A team of innovators bets that new broadcast technology can save lives

Most people take transmission towers and antennas and over-the-air TV for granted — if they don’t dismiss them altogether as yesterday’s news. But a small team at North Carolina’s statewide public-television network UNC-TV is working on a bold idea that — if it works — would use the latest broadcast technology as a cutting-edge, high-speed way to transmit emergency alerts. The ongoing experiments are a lesson in collaborative innovation. “We’ve had a lot of ‘Holy Cow’ moments about this,” says Fred Engel, head of technology for UNC-TV. “If this gets deployed, it could save lives.”

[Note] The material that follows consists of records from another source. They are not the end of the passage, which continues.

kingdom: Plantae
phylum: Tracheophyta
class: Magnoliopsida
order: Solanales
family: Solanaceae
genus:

About 2 ½ years ago, public-safety officials in North Carolina came to UNC-TV for help in addressing a critical problem: the antiquated technology and patchwork system 911 dispatchers use to alert first responders like firefighters and EMS teams. In a large majority of cases, emergencies are transmitted as voice messages over analog pagers, which means precious seconds — and a precious many seconds — can be lost while responders wait for critical details. And meanwhile, other, potentially more urgent calls stack up behind, sometimes for as long as 8 minutes, according to Engel.

The bold idea is to use the still-nascent broadcast standard known as ATSC 3.0 (or Next Gen TV) to send vital alerts at more than 1000 times the speed, supplemented by essential information to help responders respond more effectively. The new standard, which is designed to work with a broadcast signal and an internet connection, is so much more efficient in transmitting high-quality video and audio that it leaves bandwidth for sophisticated ‘datacasting’ — signals that go much farther and much faster than the current system and can reach mobile targets in milliseconds, obviously crucial for first responders. “Datacasting used to be a solution looking for a problem,” says Engel. But if he and his collaborators are right, not any more. “Putting our massive tall-tower high-power technology in the service of public safety is a no brainer.”

Fred Engel, CTO of UNC-TV (photo from UNCTV.org)

UNC-TV’s proposal to create a private channel for first responders using the new standard won first prize in the NAB Pilot Innovation Challenge in 2017. Since then, Engel and his colleagues have successfully set up a connection with a 911 dispatch center, converted its data to text, and successfully routed the messages through an ATSC 3.0 transmitter. As luck would have it, there was one nearby: UNC-TV often collaborates with innovation powerhouse WRAL-TV, the independently owned NBC affiliate in Raleigh, which in June of 2016 became the first station in the country to light up an ATSC 3.0 experimental transmitter.

Public safety is a key component of UNC-TV’s mission.

“We have yet to see a reason why it won’t work,” Engel says, but there’s still a lot to do, such as coming up with the right device for the first responders to receive the more efficient signals. The team of public broadcasters and public-safety officials is moving deliberately and methodically, testing each hypothesis before moving on to the next experiment. Engel, sounding like the engineer he is, measures his words carefully. “We know we can do a lot of things, but we don’t know the limits of what we can do,” he says. “We want to prove and understand what the capabilities and the limits are. We don’t want to promise anything that we can’t deliver.”

When will ATSC 3.0 be widely available? Our home base of Phoenix is a “model market” where multiple broadcasters have banded together to deploy the new technology. However, because adoption of ATSC 3.0 is voluntary, it will be years before consumers see the new technology’s full potential in their homes (or news directors in their newsrooms. And separate research is underway to deliver emergency alerts and information more effectively to individuals.

But UNC-TV and its collaborators illustrate what can happen when a strong mission, an entrepreneurial spirit, and the patience to test and iterate combine to drive meaningful change. This time, the stakes couldn’t be higher. As Engel puts it: “It’s great to have great ideas — but in the public safety area, your great ideas better work.”

[NOTE: The Knight Foundation, which co-sponsors the NAB Pilot Innovation Challenge, also funds our work at the Lab.]